If you don’t eat enough fruits for a week, or you don’t do enough work, but you have a deadline, it means that the next day you try to catch up, right? You need to do the same with self-care. You need to love yourself enough again to be able to say enough is enough.
Try distancing yourself from the person, as if he (or she) wasn’t affecting you anymore. Pretend that you are already living the life you want, and that doesn’t involve living with them. Find those old hobbies, find something new that you always wanted to try. Make yourself smile, because you will need that. You need a glimpse of how life could be without having to worry about your toxic partner.
You need a taste to want to have it all. And when you do, by that time you will have built up enough confidence to put a stop to it all.
How to find yourself after breaking up with a toxic partner?
Congratulations, you have done it! You ended a toxic relationship, and now your life after can begin. So, what now?
You might feel lost, confused, and you might even have a nagging feeling that you need to go back to your partner. They were toxic and they weren’t good for you, but that’s all you knew and being in this world on your own is scary, lonely and painful.

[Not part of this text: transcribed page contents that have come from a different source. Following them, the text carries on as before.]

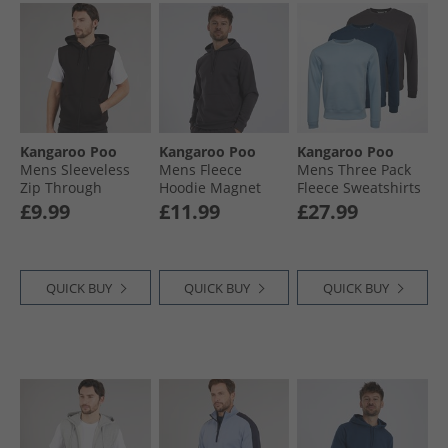
Kangaroo Poo
Kangaroo Poo
Kangaroo Poo
Mens Sleeveless
Mens Fleece
Mens Three Pack
Zip Through
Hoodie Magnet
Fleece Sweatshirts
Hoodie Black
Denim Blue/​
£9.99
£11.99
£27.99
Magnet/​Sky Blue
QUICK BUY
QUICK BUY
QUICK BUY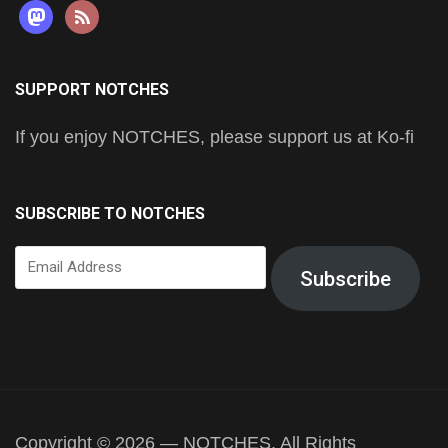
mastodon
rss
SUPPORT NOTCHES
If you enjoy NOTCHES, please support us at Ko-fi
SUBSCRIBE TO NOTCHES
Email
Subscribe
Address
Copyright © 2026 — NOTCHES. All Rights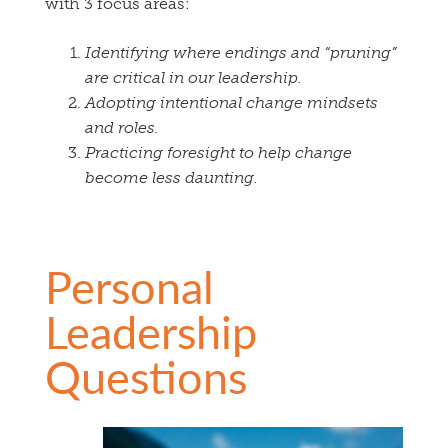
with 3 focus areas:
Identifying where endings and “pruning”
are critical in our leadership.
Adopting intentional change mindsets
and roles.
Practicing foresight to help change
become less daunting.
Personal
Leadership
Questions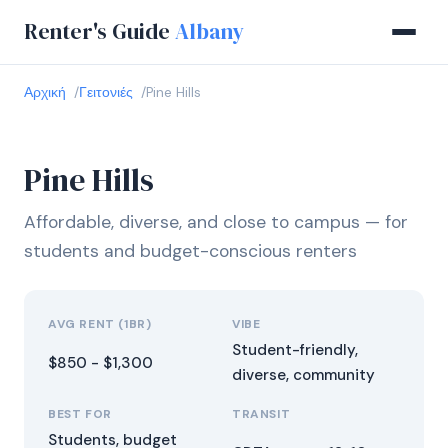
Renter's Guide
Albany
Αρχική
Γειτονιές
Pine Hills
Pine Hills
Affordable, diverse, and close to campus — for
students and budget-conscious renters
AVG RENT (1BR)
VIBE
Student-friendly,
$850 - $1,300
diverse, community
BEST FOR
TRANSIT
Students, budget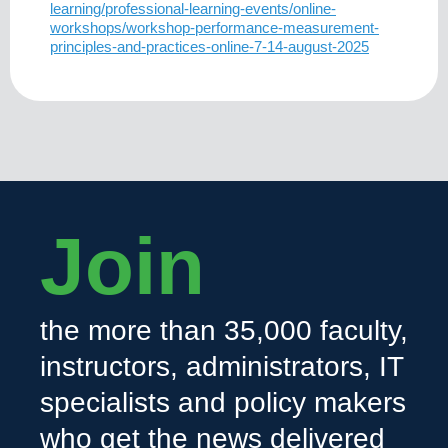
learning/professional-learning-events/online-
workshops/workshop-performance-measurement-
principles-and-practices-online-7-14-august-2025
Join
the more than 35,000 faculty,
instructors, administrators, IT
specialists and policy makers
who get the news delivered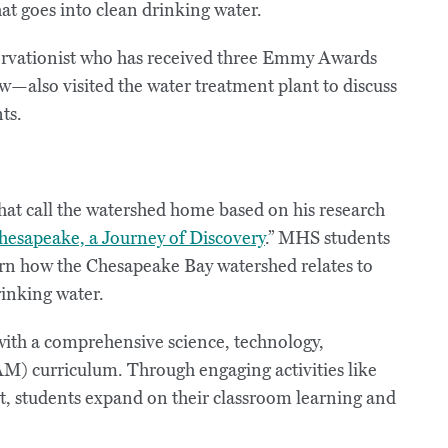
at goes into clean drinking water.
servationist who has received three Emmy Awards
w—also visited the water treatment plant to discuss
ts.
hat call the watershed home based on his research
hesapeake, a Journey of Discovery
.” MHS students
arn how the Chesapeake Bay watershed relates to
rinking water.
with a comprehensive science, technology,
M) curriculum. Through engaging activities like
t, students expand on their classroom learning and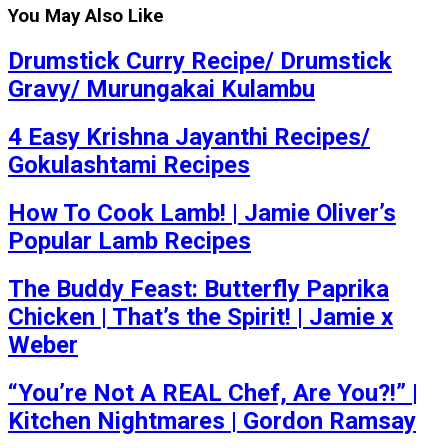
You May Also Like
Drumstick Curry Recipe/ Drumstick
Gravy/ Murungakai Kulambu
4 Easy Krishna Jayanthi Recipes/
Gokulashtami Recipes
How To Cook Lamb! | Jamie Oliver’s
Popular Lamb Recipes
The Buddy Feast: Butterfly Paprika
Chicken | That’s the Spirit! | Jamie x
Weber
“You’re Not A REAL Chef, Are You?!” |
Kitchen Nightmares | Gordon Ramsay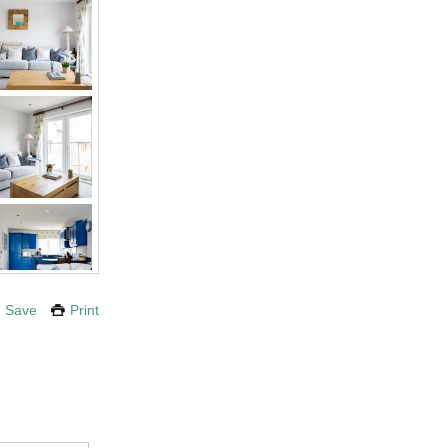
Save
Print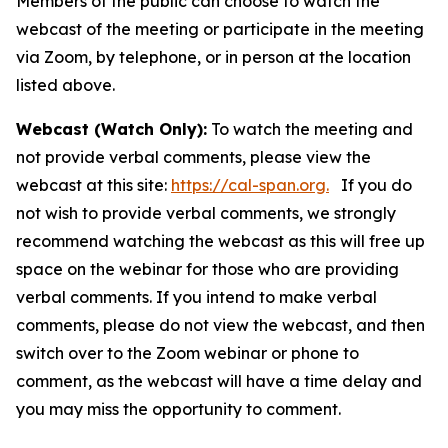
Members of the public can choose to watch the
webcast of the meeting or participate in the meeting
via Zoom, by telephone, or in person at the location
listed above.
Webcast (Watch Only):
To watch the meeting and
not provide verbal comments, please view the
webcast at this site:
https://cal-span.org.
If you do
not wish to provide verbal comments, we strongly
recommend watching the webcast as this will free up
space on the webinar for those who are providing
verbal comments. If you intend to make verbal
comments, please do not view the webcast, and then
switch over to the Zoom webinar or phone to
comment, as the webcast will have a time delay and
you may miss the opportunity to comment.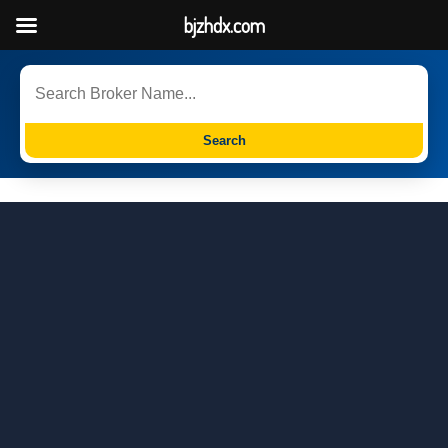
bjzhdx.com
Search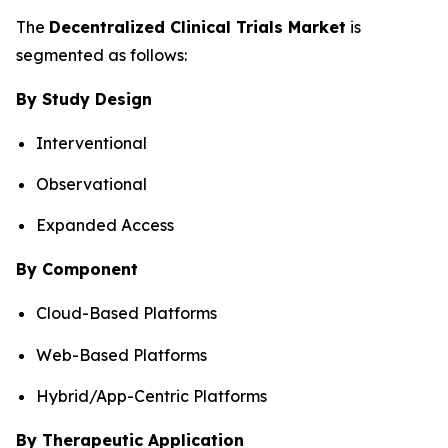
The
Decentralized Clinical Trials Market
is
segmented as follows:
By Study Design
Interventional
Observational
Expanded Access
By Component
Cloud-Based Platforms
Web-Based Platforms
Hybrid/App-Centric Platforms
By Therapeutic Application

Give yourself time. You might feel like that’s something you don’t have, but think about it this way: the longer you would have stayed in the toxic relationship, the less time you would have, right? So, in effect, every minute you spend without is a blessing and brings you closer to where you should be.
You see, when you are in a toxic relationship, your aura and vibrations are so low that all you attract is negative energy. But when you get out of that toxic relationship and breathe in fresh air again, the new, higher levels of vibration can be scary, too. Happiness is always frightening for those who never experienced it before.
Just remember that whatever you are going through, you are never alone. There is someone out there who went through the same things, or who is going through them right now. No person is an island, and that means that your feelings aren’t ones that nobody felt before. You might deal with them differently though, and that’s what makes you special. But you aren’t alone with your problems.
Especially when the last thing you want to do is talk to someone, that might be the only way to gain enough strength to find yourself again. Talking about how the break up and the relationship makes you feel is among the first steps towards healing.
There are many support groups out there who help during and after the break up. Just because you chose the wrong partner (or partners), it doesn’t mean you don’t deserve to be happy. On the contrary. There is someone out there who can help you heal from the wounds you suffered. But before you can find that person, you need to find yourself. Don’t worry. You have already made the most important step. From there, everything will get easier with time.